Saved entries
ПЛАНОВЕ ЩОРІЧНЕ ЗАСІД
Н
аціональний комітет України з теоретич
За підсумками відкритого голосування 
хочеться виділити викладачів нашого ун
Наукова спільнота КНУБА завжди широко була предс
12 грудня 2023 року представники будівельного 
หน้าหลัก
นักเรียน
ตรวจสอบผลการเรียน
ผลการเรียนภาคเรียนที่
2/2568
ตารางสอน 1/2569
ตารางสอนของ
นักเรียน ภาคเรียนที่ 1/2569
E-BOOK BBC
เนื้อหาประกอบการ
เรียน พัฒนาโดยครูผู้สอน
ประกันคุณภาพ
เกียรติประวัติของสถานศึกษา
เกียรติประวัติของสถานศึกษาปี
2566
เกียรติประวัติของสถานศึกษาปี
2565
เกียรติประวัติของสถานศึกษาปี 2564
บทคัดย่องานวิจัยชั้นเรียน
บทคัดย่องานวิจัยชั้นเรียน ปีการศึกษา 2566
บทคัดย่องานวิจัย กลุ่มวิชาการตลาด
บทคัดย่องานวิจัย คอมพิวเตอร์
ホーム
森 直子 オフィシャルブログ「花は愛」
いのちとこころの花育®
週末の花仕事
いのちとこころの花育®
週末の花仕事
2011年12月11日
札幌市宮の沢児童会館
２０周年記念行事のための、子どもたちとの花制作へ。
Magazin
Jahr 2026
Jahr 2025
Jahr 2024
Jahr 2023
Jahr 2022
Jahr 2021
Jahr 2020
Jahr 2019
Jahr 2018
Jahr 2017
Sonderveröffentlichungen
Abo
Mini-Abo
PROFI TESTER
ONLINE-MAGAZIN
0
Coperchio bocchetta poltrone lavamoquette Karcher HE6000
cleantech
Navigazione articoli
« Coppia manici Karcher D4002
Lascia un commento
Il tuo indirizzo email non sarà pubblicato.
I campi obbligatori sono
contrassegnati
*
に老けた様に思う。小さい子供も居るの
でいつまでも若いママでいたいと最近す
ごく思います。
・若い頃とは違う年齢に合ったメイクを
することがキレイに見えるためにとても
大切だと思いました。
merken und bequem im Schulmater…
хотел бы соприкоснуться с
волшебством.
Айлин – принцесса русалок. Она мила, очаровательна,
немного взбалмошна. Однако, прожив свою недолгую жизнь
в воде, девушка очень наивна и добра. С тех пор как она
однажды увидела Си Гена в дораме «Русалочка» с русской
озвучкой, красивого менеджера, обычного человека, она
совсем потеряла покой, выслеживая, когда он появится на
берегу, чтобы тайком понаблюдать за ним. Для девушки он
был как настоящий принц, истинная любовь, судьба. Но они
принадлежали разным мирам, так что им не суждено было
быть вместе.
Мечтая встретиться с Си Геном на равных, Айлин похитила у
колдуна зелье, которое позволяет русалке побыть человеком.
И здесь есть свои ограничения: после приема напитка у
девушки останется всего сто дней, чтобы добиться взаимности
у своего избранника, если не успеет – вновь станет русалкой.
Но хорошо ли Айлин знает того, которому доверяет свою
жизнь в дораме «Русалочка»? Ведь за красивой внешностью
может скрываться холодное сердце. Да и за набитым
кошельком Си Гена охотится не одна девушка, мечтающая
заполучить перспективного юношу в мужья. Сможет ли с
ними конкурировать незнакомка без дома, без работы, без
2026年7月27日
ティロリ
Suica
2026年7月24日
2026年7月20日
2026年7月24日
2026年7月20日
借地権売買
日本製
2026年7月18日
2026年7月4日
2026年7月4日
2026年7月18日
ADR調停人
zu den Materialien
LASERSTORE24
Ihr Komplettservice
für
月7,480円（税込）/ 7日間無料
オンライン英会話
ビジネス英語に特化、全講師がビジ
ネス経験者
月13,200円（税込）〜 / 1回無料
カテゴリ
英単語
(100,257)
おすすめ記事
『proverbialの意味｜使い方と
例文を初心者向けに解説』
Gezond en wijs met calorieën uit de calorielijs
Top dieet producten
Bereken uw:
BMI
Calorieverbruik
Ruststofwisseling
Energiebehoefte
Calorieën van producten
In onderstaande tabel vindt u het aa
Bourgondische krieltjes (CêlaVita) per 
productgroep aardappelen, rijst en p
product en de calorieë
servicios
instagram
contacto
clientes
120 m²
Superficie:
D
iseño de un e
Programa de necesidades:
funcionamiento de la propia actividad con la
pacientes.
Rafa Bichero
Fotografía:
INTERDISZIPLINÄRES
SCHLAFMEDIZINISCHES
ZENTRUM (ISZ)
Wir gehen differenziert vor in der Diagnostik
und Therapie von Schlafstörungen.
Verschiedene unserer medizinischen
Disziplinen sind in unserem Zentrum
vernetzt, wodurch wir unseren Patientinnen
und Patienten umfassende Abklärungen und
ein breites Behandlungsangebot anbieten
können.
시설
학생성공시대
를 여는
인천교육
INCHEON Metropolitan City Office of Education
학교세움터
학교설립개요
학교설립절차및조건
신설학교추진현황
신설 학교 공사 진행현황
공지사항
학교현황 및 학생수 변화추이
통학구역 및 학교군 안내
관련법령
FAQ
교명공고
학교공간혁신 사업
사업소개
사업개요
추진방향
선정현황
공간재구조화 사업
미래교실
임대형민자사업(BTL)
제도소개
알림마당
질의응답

◆ WHAT YOU NEED TO DO ◆
Update the entries from the start through the line that contains "Мечтая встретиться с". Replace every instance of "Jahr" with "Jahrgang" and leave everything else unchanged.

◆ RESULT OF THE EXERCISE ◆
ПЛАНОВЕ ЩОРІЧНЕ ЗАСІД
Н
аціональний комітет України з теоретич
За підсумками відкритого голосування 
хочеться виділити викладачів нашого ун
Наукова спільнота КНУБА завжди широко була предс
12 грудня 2023 року представники будівельного 
หน้าหลัก
นักเรียน
ตรวจสอบผลการเรียน
ผลการเรียนภาคเรียนที่
2/2568
ตารางสอน 1/2569
ตารางสอนของ
นักเรียน ภาคเรียนที่ 1/2569
E-BOOK BBC
เนื้อหาประกอบการ
เรียน พัฒนาโดยครูผู้สอน
ประกันคุณภาพ
เกียรติประวัติของสถานศึกษา
เกียรติประวัติของสถานศึกษาปี
2566
เกียรติประวัติของสถานศึกษาปี
2565
เกียรติประวัติของสถานศึกษาปี 2564
บทคัดย่องานวิจัยชั้นเรียน
บทคัดย่องานวิจัยชั้นเรียน ปีการศึกษา 2566
บทคัดย่องานวิจัย กลุ่มวิชาการตลาด
บทคัดย่องานวิจัย คอมพิวเตอร์
ホーム
森 直子 オフィシャルブログ「花は愛」
いのちとこころの花育®
週末の花仕事
いのちとこころの花育®
週末の花仕事
2011年12月11日
札幌市宮の沢児童会館
２０周年記念行事のための、子どもたちとの花制作へ。
Magazin
Jahrgang 2026
Jahrgang 2025
Jahrgang 2024
Jahrgang 2023
Jahrgang 2022
Jahrgang 2021
Jahrgang 2020
Jahrgang 2019
Jahrgang 2018
Jahrgang 2017
Sonderveröffentlichungen
Abo
Mini-Abo
PROFI TESTER
ONLINE-MAGAZIN
0
Coperchio bocchetta poltrone lavamoquette Karcher HE6000
cleantech
Navigazione articoli
« Coppia manici Karcher D4002
Lascia un commento
Il tuo indirizzo email non sarà pubblicato.
I campi obbligatori sono
contrassegnati
*
に老けた様に思う。小さい子供も居るの
でいつまでも若いママでいたいと最近す
ごく思います。
・若い頃とは違う年齢に合ったメイクを
することがキレイに見えるためにとても
大切だと思いました。
merken und bequem im Schulmater…
хотел бы соприкоснуться с
волшебством.
Айлин – принцесса русалок. Она мила, очаровательна,
немного взбалмошна. Однако, прожив свою недолгую жизнь
в воде, девушка очень наивна и добра. С тех пор как она
однажды увидела Си Гена в дораме «Русалочка» с русской
озвучкой, красивого менеджера, обычного человека, она
совсем потеряла покой, выслеживая, когда он появится на
берегу, чтобы тайком понаблюдать за ним. Для девушки он
был как настоящий принц, истинная любовь, судьба. Но они
принадлежали разным мирам, так что им не суждено было
быть вместе.
Мечтая встретиться с Си Геном на равных, Айлин похитила у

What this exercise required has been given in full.